Hell’s Kitchen bar owner Suzy Darling is famous for having big ideas — but when she reached out to world-renowned artist fnnch, she didn’t hold out much hope of getting him to create a mural at the Back Pocket Bar.
“I’m in heaven. Two years ago I reached out to this amazing artist, fnnch, from San Francisco to create a mural for our tiny bar. He creates murals all over the world. I never thought he would say yes,” said Suzy as she celebrated the unveiling of the new mural with (appropriately!) a bottle of champagne. “When he created the artwork, I got to tell him in person how much joy he would bring to Hell’s Kitchen.”
While the mural was at the concept stage, the idea was extended by the building’s landlord — who suggested it went further than the bottle of champagne featuring fnnch’s distinctive honey bear design.
“I literally was scouting the wall three weeks ago and the guy just drove up and said ‘hey, do you want to paint more?’ I was like, I guess so,” said fnnch.

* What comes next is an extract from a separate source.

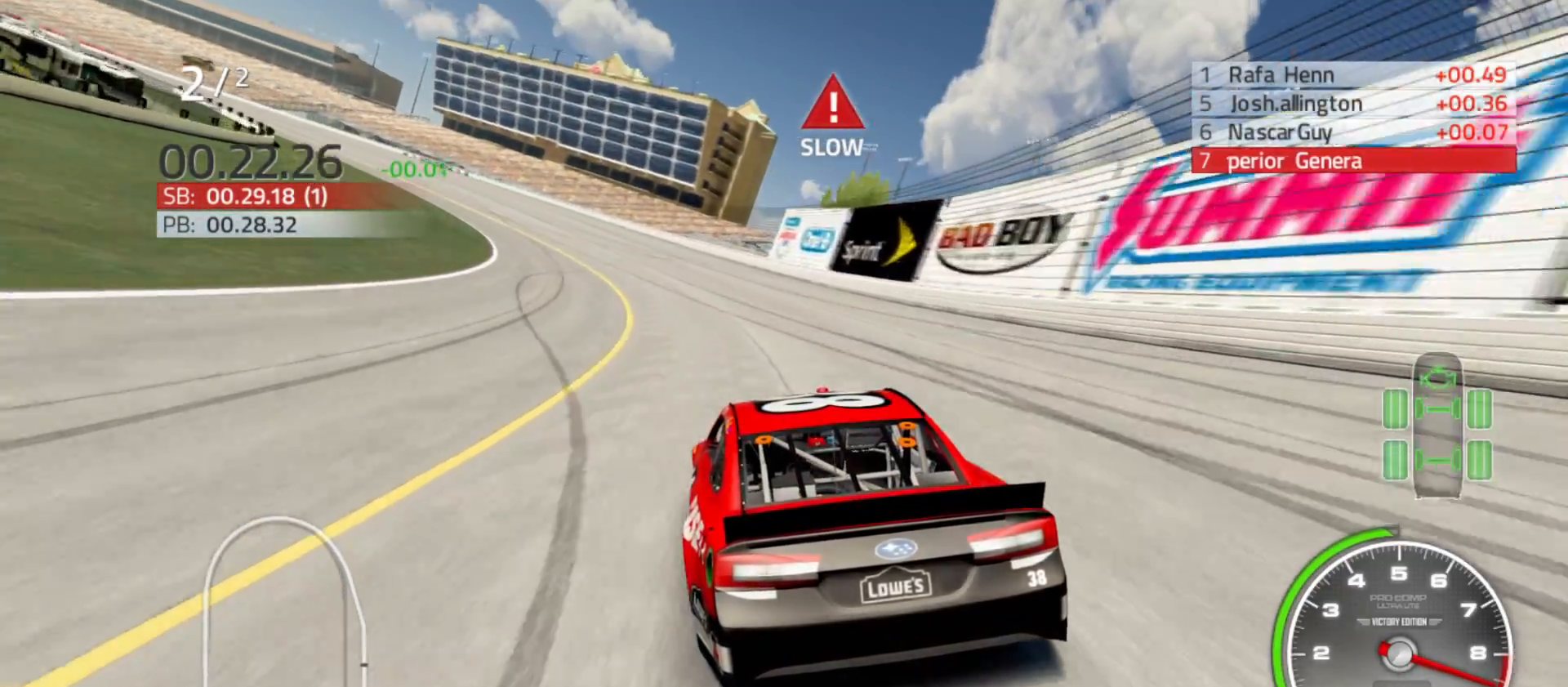
{"buttons": ["R2"], "left_stick": "left", "right_stick": "center", "events": []}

He got his friend Jenna Morello, an artist from Brooklyn, to create more of the “bottle springing something”. With the additional vine and grapes, she has created an extension to the original artwork that is “positive and aesthetically cool” to complement his champagne bottle, fnnch added.
Although the design looks simple, it takes careful preparation to create. “The bottle made sense in this context, It’s a weird space because it’s big. And then it’s got the trash cans and it’s got this little arching thing and then it’s got the bricked-up window,” said fnnch as he put the finishing touches to the artwork. “I went home to San Francisco and designed it all on the computer. It’s all laid out to the inch pretty much because I have to fly out here with everything already ready to go.” Once he was on site, the bottle took fnnch six hours to complete.
Rather than using a familiar champagne label, the bottle is distinguished by its honey bear design. “I reached out to him because we serve our legendary frozé in a honey bear jar,” explained Darling.
The honey bear has become fnnch’s iconic signature design. “I have two goals for my art practice. One is to bring art to the 95% of people that don’t go to art museums. And the other is to change people’s perceptions of public space. I’ve put honey bears onto mailboxes and sidewalks; in windows, on light posts and on the outside of ride-sharing cars. For me, it’s trying to get art to the public,” he said.
Go take a look — the mural is on W49th Street just east of 10th Avenue.